Insert Digest Protocol:

  1. Calculate how much volume of insert DNA you need to use to get 250 ng – call this A, and calculate how much water to add to the digest, call this B; that is B = (100-10-2-A).

  2. Label your tube(s). Set up digest by adding ingredients in the following order. Make sure you use excellent aseptic technique, and change tips every time. Its OK to set this up at room temp.

      - 10 µl of 10x restriction buffer

      - ‘B’ µl of sterile MQ water

      - ‘A’ µl of insert DNA

      - 2 µl of (each) restriction enzyme

    ------------------------------------------------

          Total 100 µl  

  3. Mix by flicking, then tap on bench to get liquid to bottom of tube.
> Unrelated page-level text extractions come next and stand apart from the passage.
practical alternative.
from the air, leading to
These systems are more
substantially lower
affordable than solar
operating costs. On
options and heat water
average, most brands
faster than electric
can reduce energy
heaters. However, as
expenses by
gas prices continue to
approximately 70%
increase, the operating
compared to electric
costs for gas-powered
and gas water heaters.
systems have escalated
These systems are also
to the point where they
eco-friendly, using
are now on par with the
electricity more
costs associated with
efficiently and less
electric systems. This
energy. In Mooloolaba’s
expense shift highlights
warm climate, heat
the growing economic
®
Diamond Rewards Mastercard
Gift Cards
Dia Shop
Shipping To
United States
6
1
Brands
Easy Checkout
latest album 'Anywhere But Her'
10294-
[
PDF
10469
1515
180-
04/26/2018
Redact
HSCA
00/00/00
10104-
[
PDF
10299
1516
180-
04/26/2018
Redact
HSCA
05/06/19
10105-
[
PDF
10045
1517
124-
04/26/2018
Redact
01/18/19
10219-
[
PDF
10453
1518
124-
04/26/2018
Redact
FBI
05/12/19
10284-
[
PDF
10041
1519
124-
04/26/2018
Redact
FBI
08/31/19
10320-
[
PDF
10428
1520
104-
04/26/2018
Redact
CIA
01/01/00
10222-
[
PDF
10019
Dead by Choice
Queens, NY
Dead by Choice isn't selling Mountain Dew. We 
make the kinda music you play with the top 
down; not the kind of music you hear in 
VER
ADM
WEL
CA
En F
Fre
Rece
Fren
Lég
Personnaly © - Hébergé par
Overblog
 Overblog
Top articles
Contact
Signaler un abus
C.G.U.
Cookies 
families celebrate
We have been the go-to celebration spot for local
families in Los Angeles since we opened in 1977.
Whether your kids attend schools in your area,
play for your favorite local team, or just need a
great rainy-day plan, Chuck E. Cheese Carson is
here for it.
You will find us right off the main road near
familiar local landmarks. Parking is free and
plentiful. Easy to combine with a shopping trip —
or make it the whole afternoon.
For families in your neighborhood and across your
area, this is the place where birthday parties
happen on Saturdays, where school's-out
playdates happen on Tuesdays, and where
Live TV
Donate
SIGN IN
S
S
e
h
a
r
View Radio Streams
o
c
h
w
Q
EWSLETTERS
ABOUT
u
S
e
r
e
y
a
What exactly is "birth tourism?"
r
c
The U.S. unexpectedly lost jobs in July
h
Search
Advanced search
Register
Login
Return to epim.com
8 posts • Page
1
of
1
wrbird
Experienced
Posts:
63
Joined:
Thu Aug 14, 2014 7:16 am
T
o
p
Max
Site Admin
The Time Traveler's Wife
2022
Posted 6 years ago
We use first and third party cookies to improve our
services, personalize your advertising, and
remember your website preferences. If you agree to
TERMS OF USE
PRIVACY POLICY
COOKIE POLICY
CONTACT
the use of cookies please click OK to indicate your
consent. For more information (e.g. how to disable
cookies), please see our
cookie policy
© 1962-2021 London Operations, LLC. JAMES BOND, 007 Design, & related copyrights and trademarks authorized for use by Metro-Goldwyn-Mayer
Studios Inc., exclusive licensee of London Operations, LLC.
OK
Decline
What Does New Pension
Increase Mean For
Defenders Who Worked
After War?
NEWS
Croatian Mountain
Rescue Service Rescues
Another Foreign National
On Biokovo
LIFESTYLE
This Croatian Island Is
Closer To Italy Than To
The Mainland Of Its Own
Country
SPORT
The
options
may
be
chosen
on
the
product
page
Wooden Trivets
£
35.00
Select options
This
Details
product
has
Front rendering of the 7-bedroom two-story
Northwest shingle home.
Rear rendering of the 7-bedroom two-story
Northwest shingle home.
Incubate at correct temperature for approx. 2 hours. (1 - 4 hr is OK, but overnight digest is too long)

  4. OPTIONAL: Dephosphorylate the vector by adding 11 µl of 10x phosphatase buffer and 2 µl of antarctic phosphatase enzyme, incubate 30 min at 37°C.

    • This step prevents the vector religating to itself; it is not required (in theory!) when you are cloning with two different restriction enzymes. Only buy the reagents to perform this step if you Really need to do a single restriction enzyme digest.

  5. You can now proceed to the Ligation Protocol, but the chance of success is quite low. It can be significantly improved by adding either an inactivation or a purification step here.

    1. Heat Inactivation Protocol: You can use heat to inactivate the restriction enzymes and hope that they don’t get in the way of the ligase. Some restriction enzymes don’t inactivate at all however, so you can also perform the…

    2. Column Purification Protocol: Similar to the tail end of the miniprep protocol, you can use PB, PE and EB buffers to purify your digested DNA fragments from the enzymes used to cut them.

    3. Agarose Electrophoresis Purification Protocol: Safer alternative without Guanidine buffers. This is identical to the protocol performed to purify a PCR fragment. Follow the purification steps at the bottom of the Agarose Electrophoresis protocol.